Je déclarai qu’à notre époque, une telle prise de pouvoir n’existait que dans les opérettes, et que nous, bolcheviks, n’avions rien à voir avec ces perspectives d’aventures conspiratrices. […]
Le congrès s’acheva par la cristallisation de deux positions inconciliables, malgré des tentatives de réconciliation organisationnelle. Vladimir Ilitch, Staline, Krassine et d’autres dirigeants de notre fraction insistèrent, après des débats éprouvants, pour maintenir un Comité central unifié du parti, bien qu’ils sussent pertinemment qu’aucun travail commun n’en sortirait. Cependant, l’état d’esprit du parti était tel qu’assumer la responsabilité d’une rupture eût été imprudent. Il fut décidé de démontrer par la pratique que les mencheviks, en cherchant à éliminer le bolchevisme, nous pousseraient inévitablement à proclamer notre autonomie.
Nous avions pleine conscience de notre cohésion et de la clarté de nos idées. Nous savions que le menchevisme ne pourrait ni nous absorber ni nous assimiler.

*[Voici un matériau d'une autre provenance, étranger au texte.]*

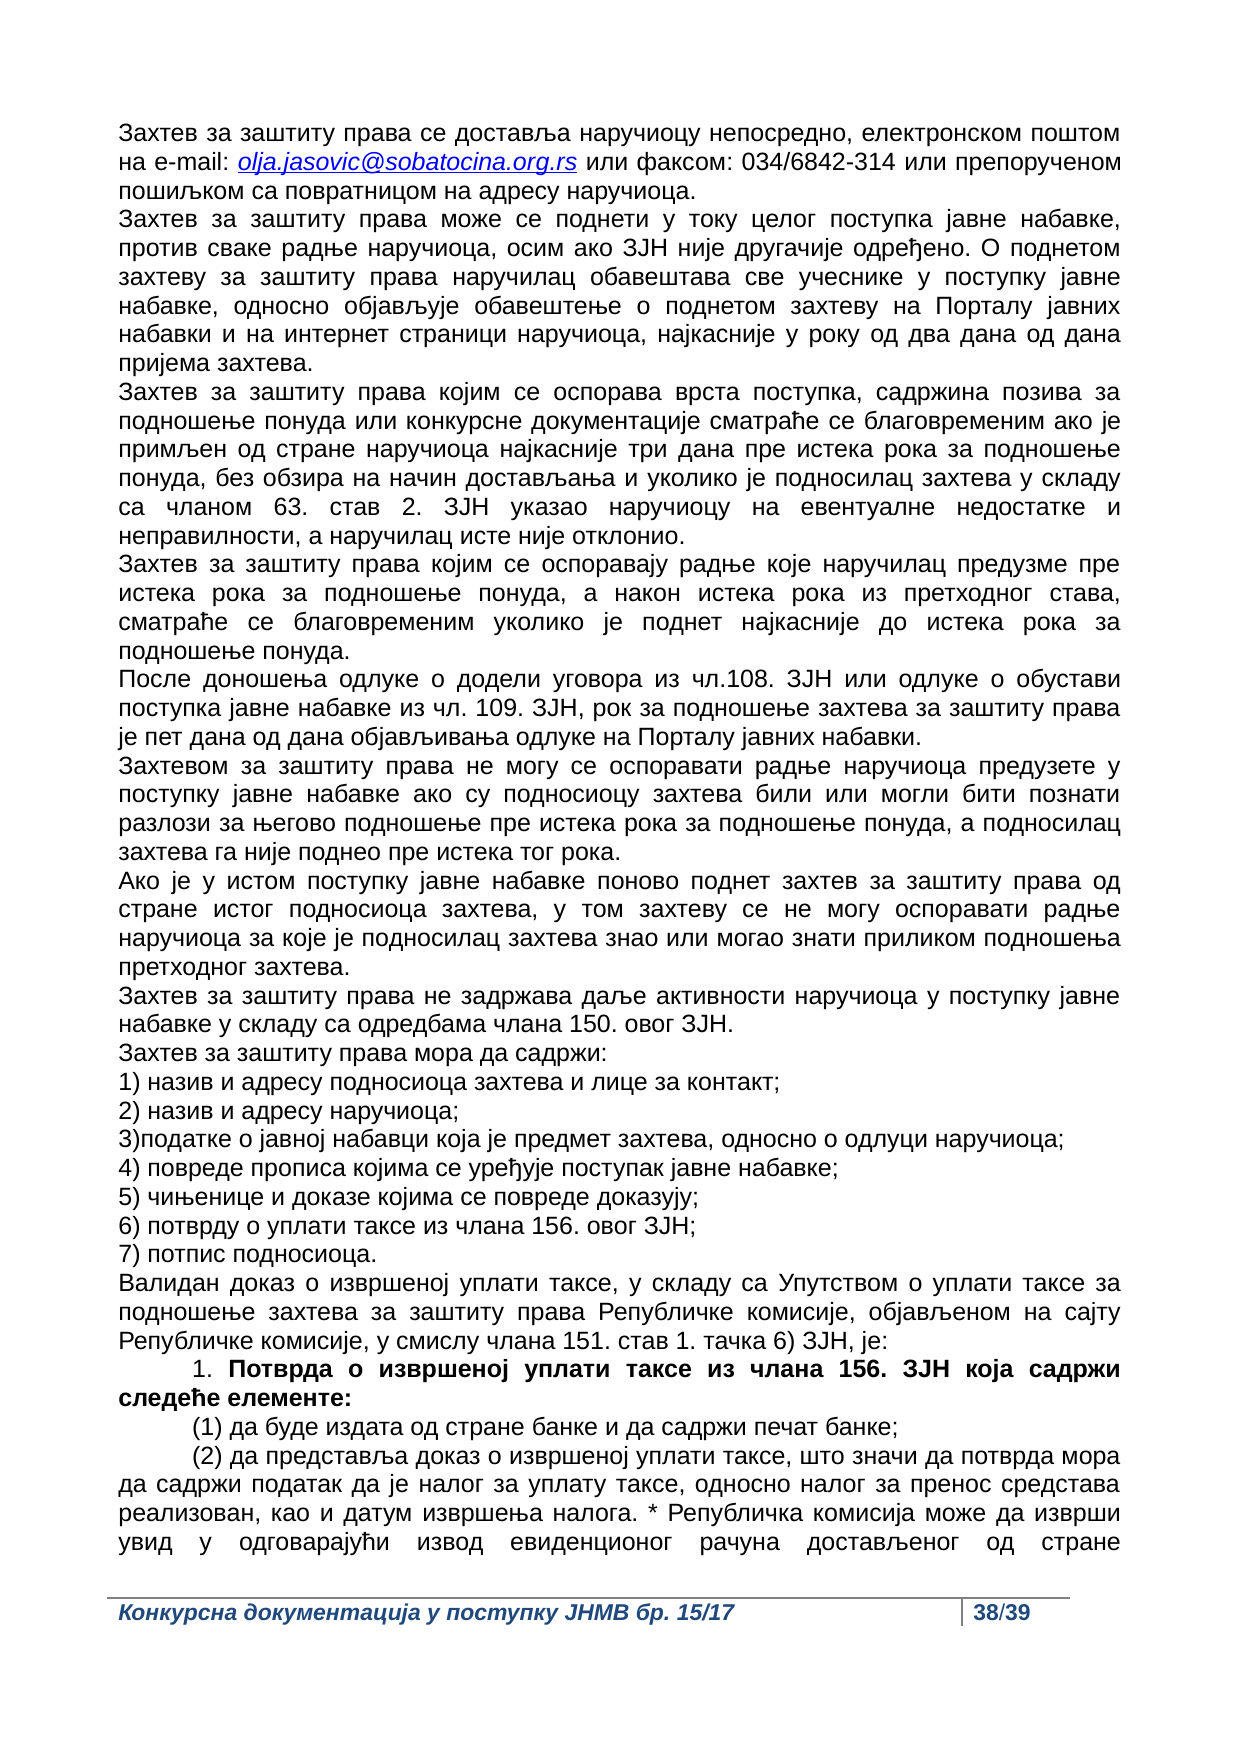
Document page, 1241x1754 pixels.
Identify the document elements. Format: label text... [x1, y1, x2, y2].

text 3)податке о јавној набавци која је предмет захтева, односно о одлуци наручиоца; [118, 1124, 1122, 1153]
text (1) да буде издата од стране банке и да садржи печат банке; [118, 1412, 1122, 1441]
text 1. Потврда о извршеној уплати таксе из члана 156. ЗЈН која садржи следеће елементе: [118, 1354, 1122, 1412]
text 7) потпис подносиоца. [118, 1239, 1122, 1268]
text 2) назив и адресу наручиоца; [118, 1096, 1122, 1124]
text 5) чињенице и доказе којима се повреде доказују; [118, 1182, 1122, 1211]
text Захтев за заштиту права се доставља наручиоцу непосредно, електронском поштом на e-mail: olja.jasovic@sobatocina.org.rs или факсом: 034/6842-314 или препорученом пошиљком са повратницом на адресу наручиоца. [118, 118, 1122, 204]
text Захтев за заштиту права не задржава даље активности наручиоца у поступку јавне набавке у складу са одредбама члана 150. овог ЗЈН. [118, 981, 1122, 1038]
text Захтевом за заштиту права не могу се оспоравати радње наручиоца предузете у поступку јавне набавке ако су подносиоцу захтева били или могли бити познати разлози за његово подношење пре истека рока за подношење понуда, а подносилац захтева га није поднео пре истека тог рока. [118, 751, 1122, 866]
text Валидан доказ о извршеној уплати таксе, у складу са Упутством о уплати таксе за подношење захтева за заштиту права Републичке комисије, објављеном на сајту Републичке комисије, у смислу члана 151. став 1. тачка 6) ЗЈН, је: [118, 1268, 1122, 1354]
text 4) повреде прописа којима се уређује поступак јавне набавке; [118, 1153, 1122, 1182]
text Ако је у истом поступку јавне набавке поново поднет захтев за заштиту права од стране истог подносиоца захтева, у том захтеву се не могу оспоравати радње наручиоца за које је подносилац захтева знао или могао знати приликом подношења претходног захтева. [118, 866, 1122, 981]
text 6) потврду о уплати таксе из члана 156. овог ЗЈН; [118, 1211, 1122, 1239]
text После доношења одлуке о додели уговора из чл.108. ЗЈН или одлуке о обустави поступка јавне набавке из чл. 109. ЗЈН, рок за подношење захтева за заштиту права је пет дана од дана објављивања одлуке на Порталу јавних набавки. [118, 664, 1122, 751]
text Захтев за заштиту права може се поднети у току целог поступка јавне набавке, против сваке радње наручиоца, осим ако ЗЈН није другачије одређено. О поднетом захтеву за заштиту права наручилац обавештава све учеснике у поступку јавне набавке, односно објављује обавештење о поднетом захтеву на Порталу јавних набавки и на интернет страници наручиоца, најкасније у року од два дана од дана пријема захтева. [118, 204, 1122, 377]
text Захтев за заштиту права којим се оспорава врста поступка, садржина позива за подношење понуда или конкурсне документације сматраће се благовременим ако је примљен од стране наручиоца најкасније три дана пре истека рока за подношење понуда, без обзира на начин достављања и уколико је подносилац захтева у складу са чланом 63. став 2. ЗЈН указао наручиоцу на евентуалне недостатке и неправилности, а наручилац исте није отклонио. [118, 377, 1122, 549]
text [118, 1441, 1122, 1556]
text 1) назив и адресу подносиоца захтева и лице за контакт; [118, 1067, 1122, 1096]
text Захтев за заштиту права мора да садржи: [118, 1038, 1122, 1067]
text Захтев за заштиту права којим се оспоравају радње које наручилац предузме пре истека рока за подношење понуда, а након истека рока из претходног става, сматраће се благовременим уколико је поднет најкасније до истека рока за подношење понуда. [118, 549, 1122, 664]
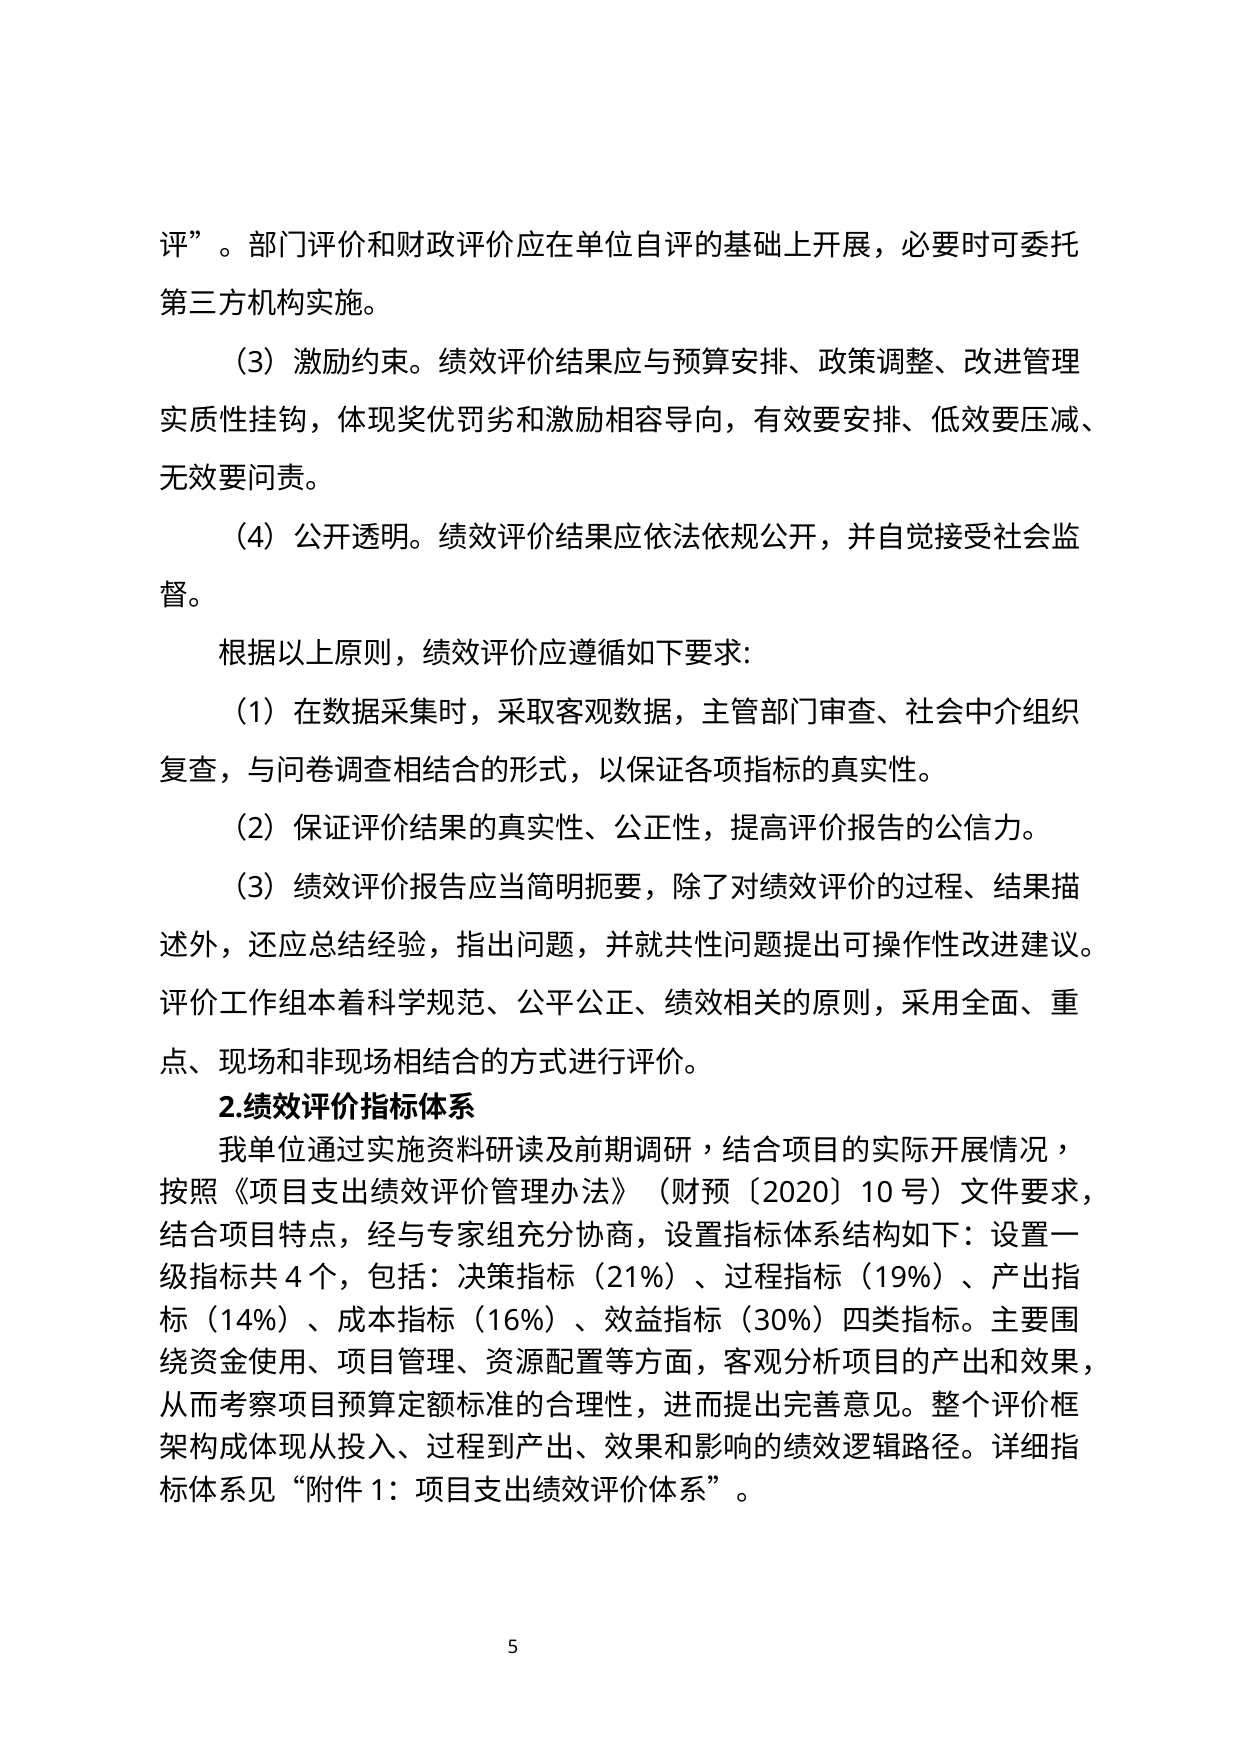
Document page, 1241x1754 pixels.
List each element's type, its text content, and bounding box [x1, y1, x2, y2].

text 我单位通过实施资料研读及前期调研，结合项目的实际开展情况，按照《项目支出绩效评价管理办法》（财预〔2020〕10号）文件要求，结合项目特点，经与专家组充分协商，设置指标体系结构如下：设置一级指标共4个，包括：决策指标（21%）、过程指标（19%）、产出指标（14%）、成本指标（16%）、效益指标（30%）四类指标。主要围绕资金使用、项目管理、资源配置等方面，客观分析项目的产出和效果，从而考察项目预算定额标准的合理性，进而提出完善意见。整个评价框架构成体现从投入、过程到产出、效果和影响的绩效逻辑路径。详细指标体系见“附件1：项目支出绩效评价体系”。 [159, 1126, 1081, 1509]
text （3）激励约束。绩效评价结果应与预算安排、政策调整、改进管理实质性挂钩，体现奖优罚劣和激励相容导向，有效要安排、低效要压减、无效要问责。 [159, 325, 1081, 500]
text （1）在数据采集时，采取客观数据，主管部门审查、社会中介组织复查，与问卷调查相结合的形式，以保证各项指标的真实性。 [159, 675, 1081, 792]
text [159, 209, 1081, 325]
subtitle 2.绩效评价指标体系 [159, 1084, 1081, 1126]
text 根据以上原则，绩效评价应遵循如下要求: [159, 617, 1081, 675]
text （2）保证评价结果的真实性、公正性，提高评价报告的公信力。 [159, 792, 1081, 850]
text （4）公开透明。绩效评价结果应依法依规公开，并自觉接受社会监督。 [159, 500, 1081, 617]
text （3）绩效评价报告应当简明扼要，除了对绩效评价的过程、结果描述外，还应总结经验，指出问题，并就共性问题提出可操作性改进建议。评价工作组本着科学规范、公平公正、绩效相关的原则，采用全面、重点、现场和非现场相结合的方式进行评价。 [159, 850, 1081, 1084]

Le Congrès de Stockholm avait déjà révélé du côté bolchevik une phalange de militants solides et lucides. Malgré le brillant culturel des arguments plékhanoviens, aucune majorité menchevique ne pouvait, me semble-t-il, masquer aux yeux d’un observateur attentif le poids infiniment supérieur des révolutionnaires bolcheviks.
Nous quittâmes le congrès non pas désillusionnés ou vaincus, mais triomphants.
[1926]
- ↑ Il s’agit du IVe Congrès du POSDR (dit d’Unification) qui s’est tenu à Stockholm en avril 1906.